My Dear Readers, a few weeks ago, when I wrote about Richard Armitage, “Spooks,” William Blake tattoos, and my un-concealable nerdiness, I told you that I don’t have celebrity crushes, that “I can’t be bothered wasting my time fantasizing about the perfectly formed pectorals of some actor I’m never going to meet.”
Well, after some consideration and reflection on my younger years, I realized I lied to you all.
It’s true that Matt Damon’s marriage to Luciana Barroso ended my daydreams about wooing and wedding one of Hollywood’s leading men — I’ve come to accept that not everyone is a Katie Holmes (thankfully?). But such was not always the case…

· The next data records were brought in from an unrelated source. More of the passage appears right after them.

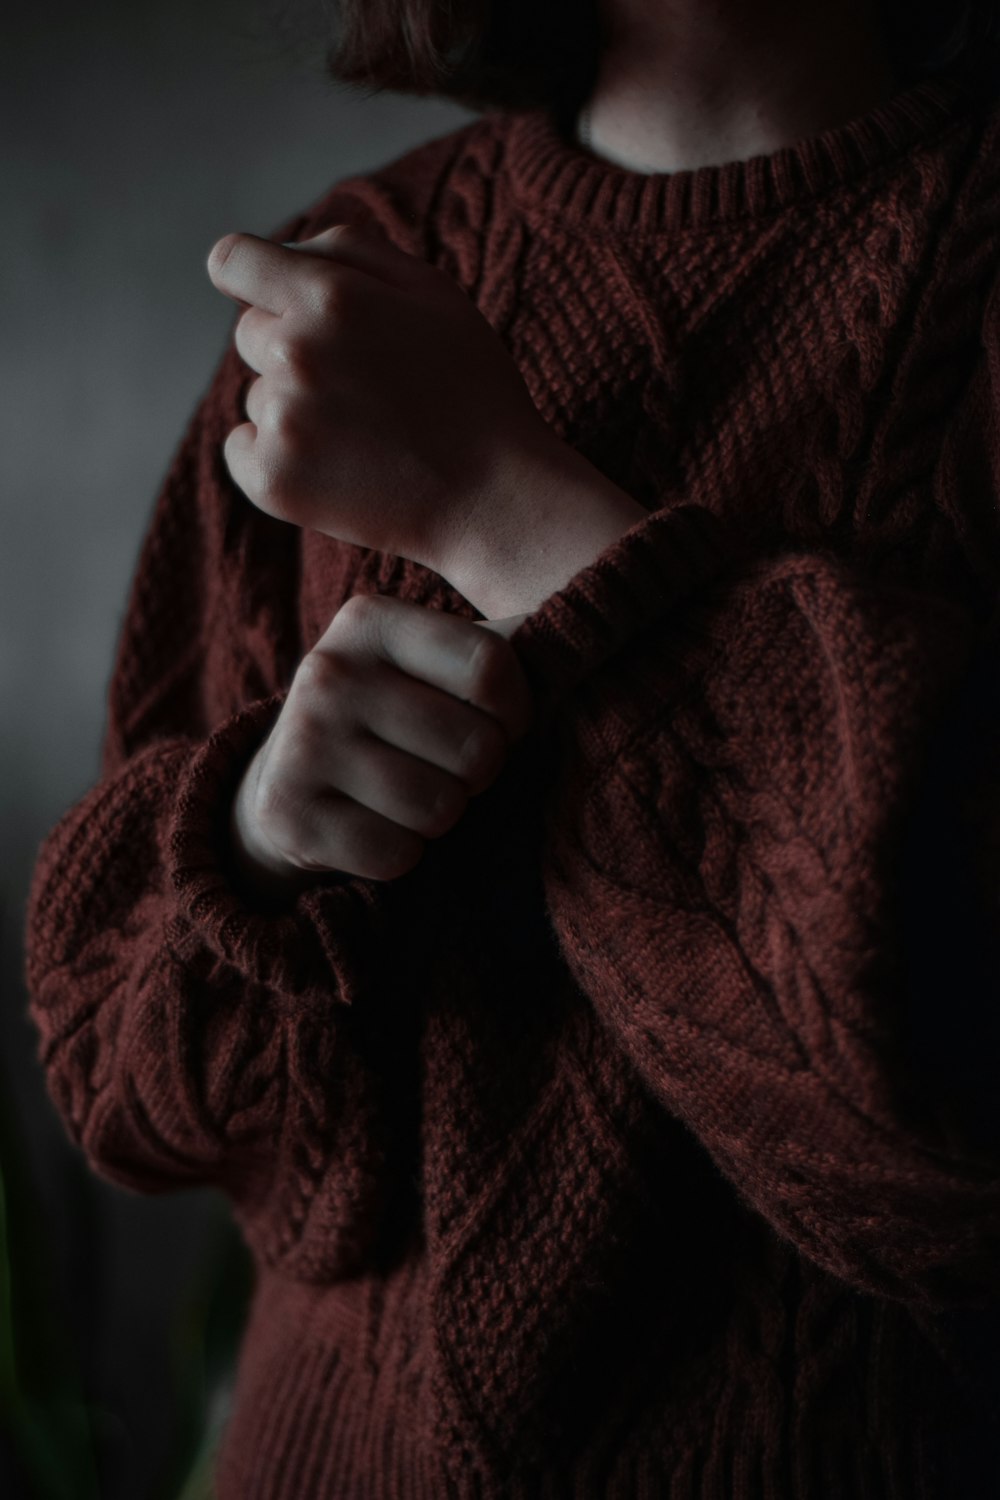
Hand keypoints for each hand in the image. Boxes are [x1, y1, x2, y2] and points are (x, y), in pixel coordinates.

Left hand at [206, 224, 555, 575]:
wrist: (492, 497)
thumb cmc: (471, 388)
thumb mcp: (433, 292)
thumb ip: (352, 251)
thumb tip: (285, 252)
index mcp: (330, 296)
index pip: (234, 261)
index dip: (247, 275)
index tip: (260, 292)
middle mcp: (295, 352)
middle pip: (250, 333)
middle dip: (291, 347)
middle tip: (362, 385)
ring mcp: (281, 421)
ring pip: (256, 395)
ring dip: (293, 407)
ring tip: (364, 434)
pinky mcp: (272, 480)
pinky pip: (241, 449)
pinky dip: (276, 456)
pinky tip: (335, 465)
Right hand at [230, 597, 534, 890]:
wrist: (289, 777)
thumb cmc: (395, 712)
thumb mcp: (432, 660)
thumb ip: (502, 643)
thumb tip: (583, 628)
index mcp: (370, 620)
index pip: (490, 667)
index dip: (516, 711)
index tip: (497, 721)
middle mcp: (327, 673)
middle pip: (475, 747)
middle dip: (477, 771)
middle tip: (443, 765)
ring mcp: (301, 745)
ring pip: (439, 808)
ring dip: (441, 815)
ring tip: (409, 792)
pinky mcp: (288, 815)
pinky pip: (396, 855)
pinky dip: (401, 853)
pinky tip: (373, 823)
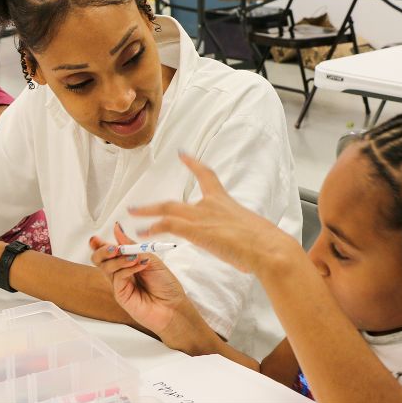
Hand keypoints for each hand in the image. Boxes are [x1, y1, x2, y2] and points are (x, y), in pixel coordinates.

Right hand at [89, 223, 187, 334]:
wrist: (174, 307)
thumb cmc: (166, 285)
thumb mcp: (152, 259)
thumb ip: (133, 246)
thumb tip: (118, 230)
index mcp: (127, 262)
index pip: (108, 251)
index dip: (100, 243)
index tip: (98, 237)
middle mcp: (120, 272)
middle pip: (99, 259)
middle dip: (102, 250)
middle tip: (113, 248)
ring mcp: (119, 284)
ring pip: (105, 266)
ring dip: (119, 258)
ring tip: (135, 258)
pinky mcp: (120, 294)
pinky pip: (117, 277)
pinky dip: (127, 268)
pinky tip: (139, 265)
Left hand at [130, 153, 295, 273]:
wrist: (269, 249)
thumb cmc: (267, 245)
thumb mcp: (251, 235)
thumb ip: (240, 236)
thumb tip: (242, 248)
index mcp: (225, 202)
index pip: (206, 176)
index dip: (193, 164)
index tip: (182, 154)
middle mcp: (211, 205)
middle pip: (176, 200)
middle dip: (156, 204)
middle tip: (138, 205)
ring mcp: (202, 216)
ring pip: (167, 209)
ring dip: (147, 213)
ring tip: (132, 216)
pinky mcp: (197, 230)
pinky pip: (167, 224)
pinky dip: (152, 227)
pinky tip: (142, 233)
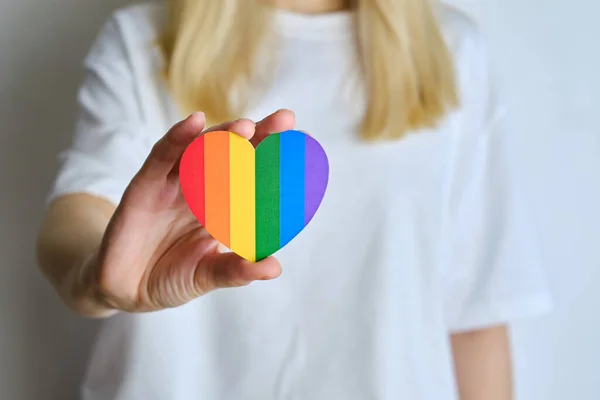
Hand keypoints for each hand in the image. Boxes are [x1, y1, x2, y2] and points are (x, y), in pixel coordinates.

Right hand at [89, 110, 295, 312]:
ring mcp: (173, 182)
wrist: (125, 289)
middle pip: (232, 153)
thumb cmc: (170, 277)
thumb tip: (275, 267)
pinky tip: (195, 122)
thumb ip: (236, 270)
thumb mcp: (207, 275)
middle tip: (286, 120)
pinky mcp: (145, 184)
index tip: (302, 143)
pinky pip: (162, 155)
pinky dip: (177, 137)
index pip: (251, 174)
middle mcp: (201, 187)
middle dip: (258, 135)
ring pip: (200, 149)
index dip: (274, 158)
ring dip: (222, 135)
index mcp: (221, 205)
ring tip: (246, 127)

I’m waving the white flag. I surrender. I confess. I wrote a love letter to Jonathan Taylor Thomas.
and to Jordan McKnight… even though I couldn’t even hum a single New Kids on the Block Song.
Once I moved out of my tween years, I went starry-eyed for Hugh Dancy and Hugh Grant while Russel Crow gave me palpitations (I always had a thing for fellas with an accent).
In early college, a friend and I would burn up study sessions planning how we would meet Ryan Gosling (hers) and Matt Damon (mine), win their affection, secure ourselves as Oscar dates, earn many-carat engagement rings, and live happily ever after. (Don’t judge too harshly… they were advanced calculus study sessions…we deserved the distraction.)
And then came December 9, 2005. Matt Damon got a Mrs. and I got a reality check. Now, rather than embodying the objects of my affections, hunky actors only typify my real-world “type.”
So if you know any “Richard Armitages” or “Gerard Butlers,” please, please send them my way.